Le livre cesse d’être seulement un contenant de texte.
Il devient un objet qui a eu une vie.
Les livres peuvent conserver des informations que personne n’a voulu écrire
Les documents historiques sont généralement étudiés pour ce qu’ils disent.
Cette approche étudie aussi ce qui leur est resté attaché.
La poussière peut contenir du pollen. Des taches peuvent révéler des aliments ou des pigments. Des fibres peuvent indiquer des matériaux de fabrication. Des microorganismes peuvent raconter quelque chose sur les conditions de stockage. Un cheveu peut préserver la chimie du corps d’une personne qui a été proche de l’objet.

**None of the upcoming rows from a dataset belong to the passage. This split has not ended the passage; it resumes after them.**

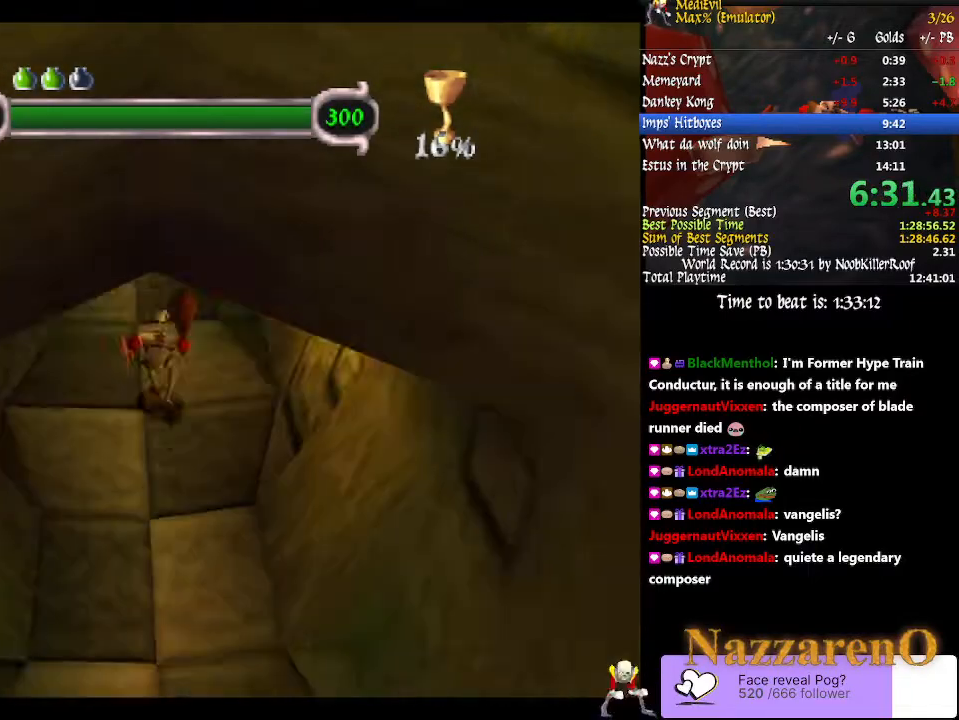
{"buttons": [], "left_stick": "up", "right_stick": "center", "events": []}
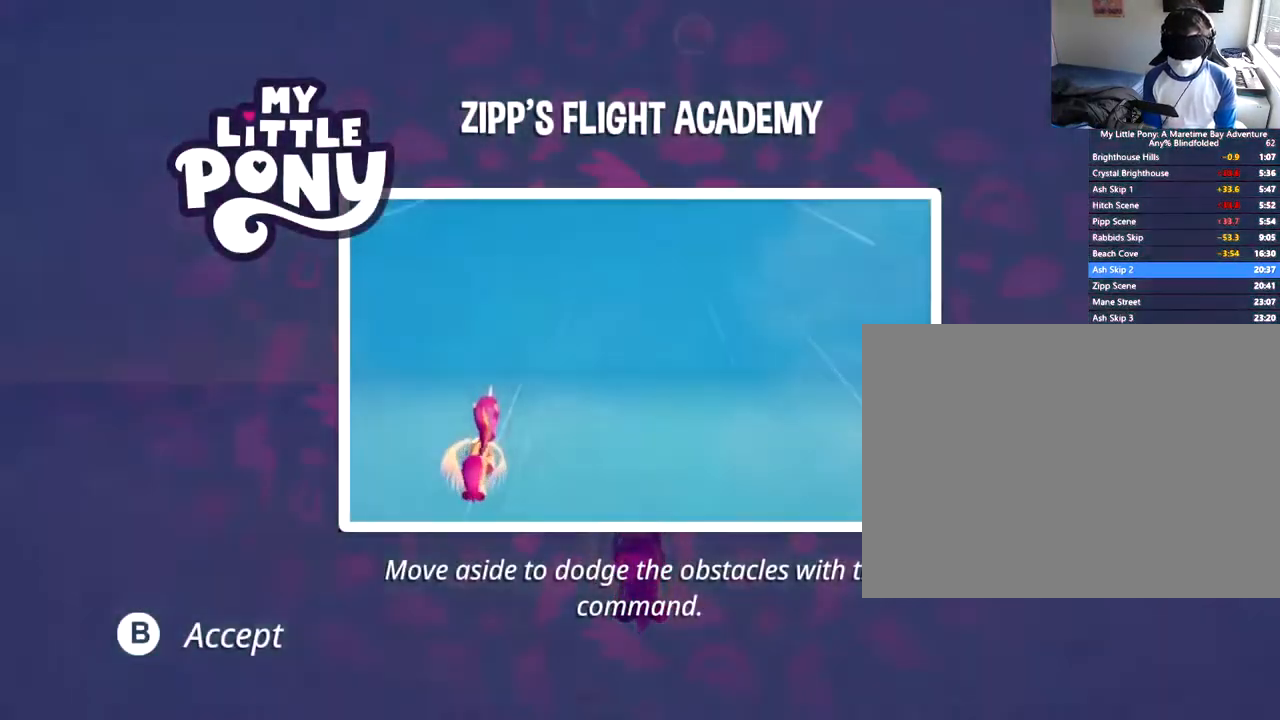
Gameplay with a controller (Xbox layout); each line is a JSON object with the inputs held at the frame after it. "events" lists button and stick changes between this image and that frame as [ms after this image, input, new state], when the widget could be followed in between. Not read: R3 right_stick.
{"buttons": ["B"], "left_stick": "center", "events": [[67, "B", "down"], [183, "B", "up"], [267, "B", "down"], [367, "B", "up"], [450, "B", "down"]]}
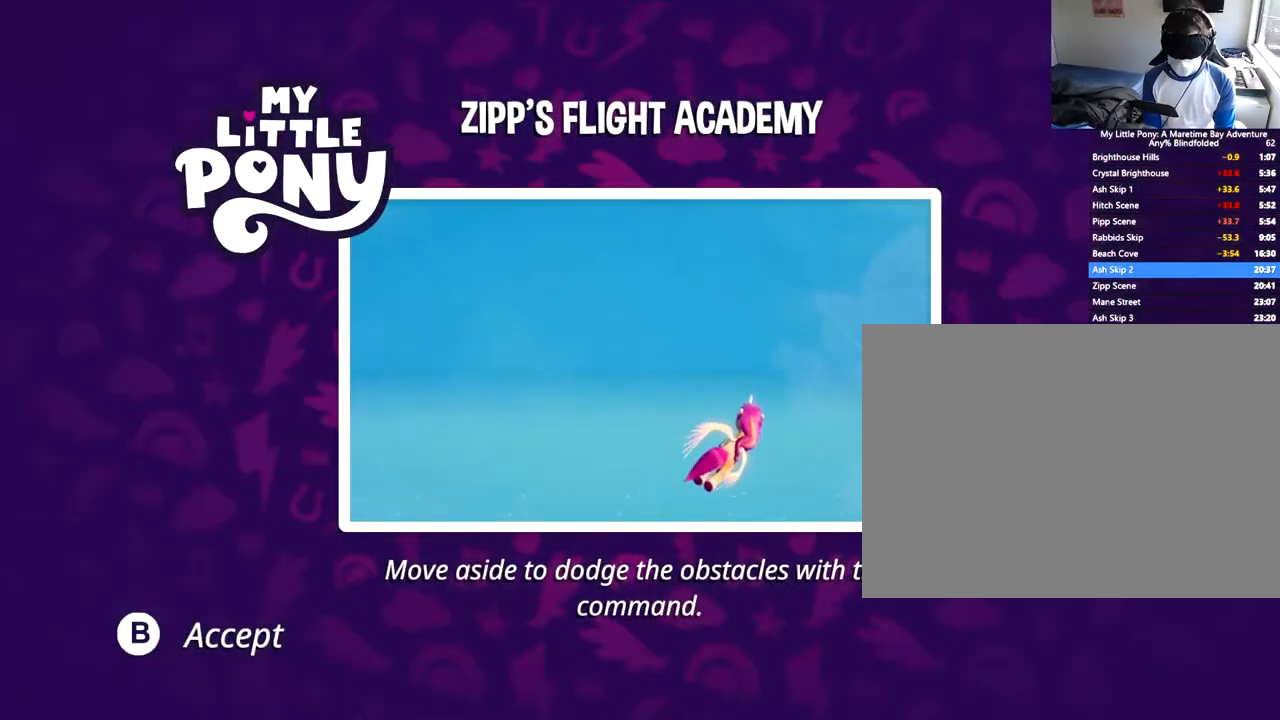
{"buttons": [], "left_stick": "center", "events": [[50, "B", "up"], [167, "B", "down"], [284, "B", "up"], [367, "B", "down"], [467, "B", "up"]]}
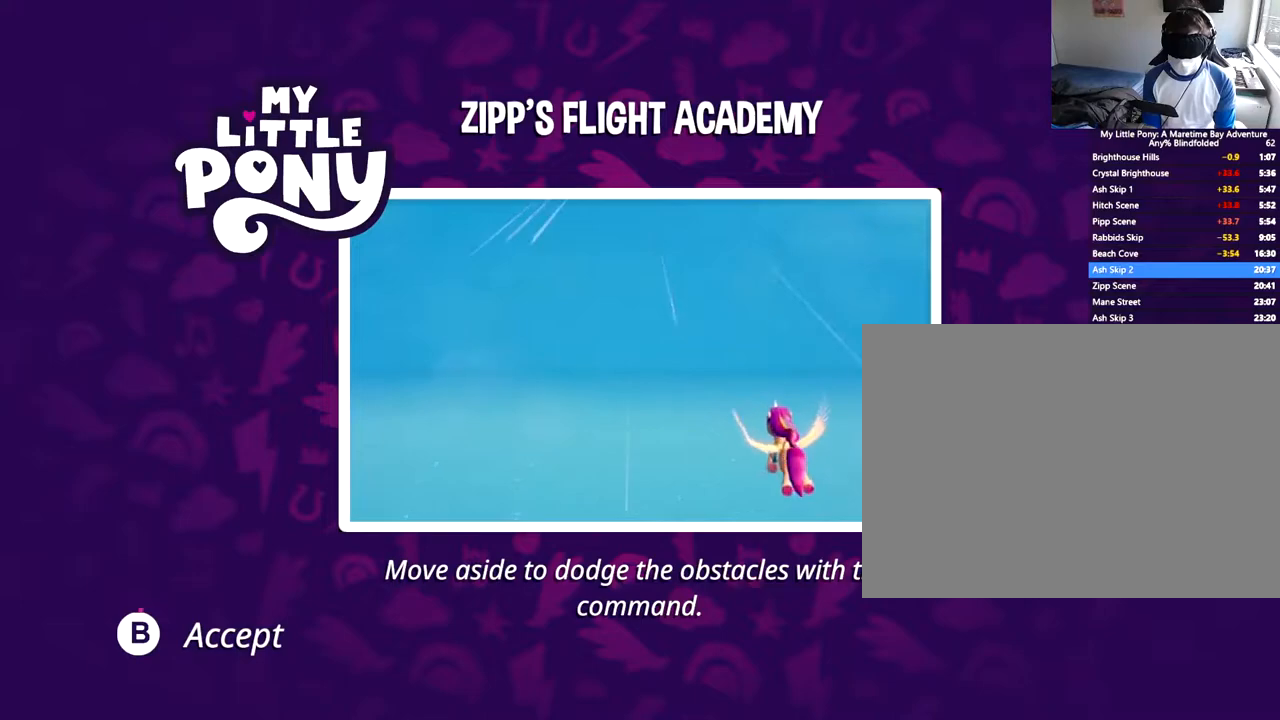
{"buttons": ["B"], "left_stick": "center", "events": [[50, "B", "down"], [133, "B", "up"], [417, "B", "down"]]}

Soudain, l’archive historique devient beaucoup plus vaste que les mots sur la page.
C’est particulièrement précieux pour l’histoire de la vie quotidienne. Les gens ordinaires laissent moins d’autobiographies, de portraits et d’inventaires détaillés que les élites.
Mais ils ont laissé des traces matérielles.
Ils ont marché sur des sols. Manipulé des outils. Cuisiné. Réparé des objets. Lu. Travaillé. Perdu des cheveux.
La science analytique moderne peut transformer certaines de ces traces en données.
Une autre manière de regarder le Japon historique
J’aime cette recherche parce qu’elle change l’échelle de l’histoire.
L’histoire japonaise est souvent racontée à travers les shōgun, les empereurs, les guerres, les réformes et les grands changements politiques. Tout cela est important.
Mais une société est aussi faite de millions de repas que personne n’a consignés.
Quelle céréale allait dans une marmite.
Combien de poisson une famille pouvait se permettre.
Quels aliments arrivaient dans une ville.
Comment le régime variait selon les régions et les classes sociales.
Ces décisions quotidiennes ne semblent pas historiques lorsqu’elles sont prises.
Des siècles plus tard, elles peuvent nous dire comment une population vivait réellement.
Un cheveu pris dans un livre ne sait pas qui était le shōgun.
Mais il se souvient peut-être, chimiquement, de ce que quelqu’un a mangé.
La contamination devient une archive
En recherche, la contamination est généralement quelque chose que l’on essaie d’éliminer.
Nous voulons un échantillon propre. Une expérience contrôlée. Un objet sans interférences.
Mais les objets historiques sont intéressants précisément parce qu’ils ont été utilisés.
Ils sont contaminés par la vie.
Ce cheveu perdu n’était pas une erreur du passé. C’était une conséquence normale de la présence d’une personne.
L’innovation consiste à reconnaître qu’une impureté peut devenir une preuve si nous comprenons suffisamment bien sa chimie et son contexte.
Pour moi, c’est l’une des plus belles manières dont la science peut rencontrer l’histoire.
Nous n’avons pas besoin qu’une personne d’il y a plusieurs siècles nous ait laissé un journal alimentaire.
Parfois, il suffit qu’elle ait accidentellement laissé un seul cheveu entre les pages d’un livre.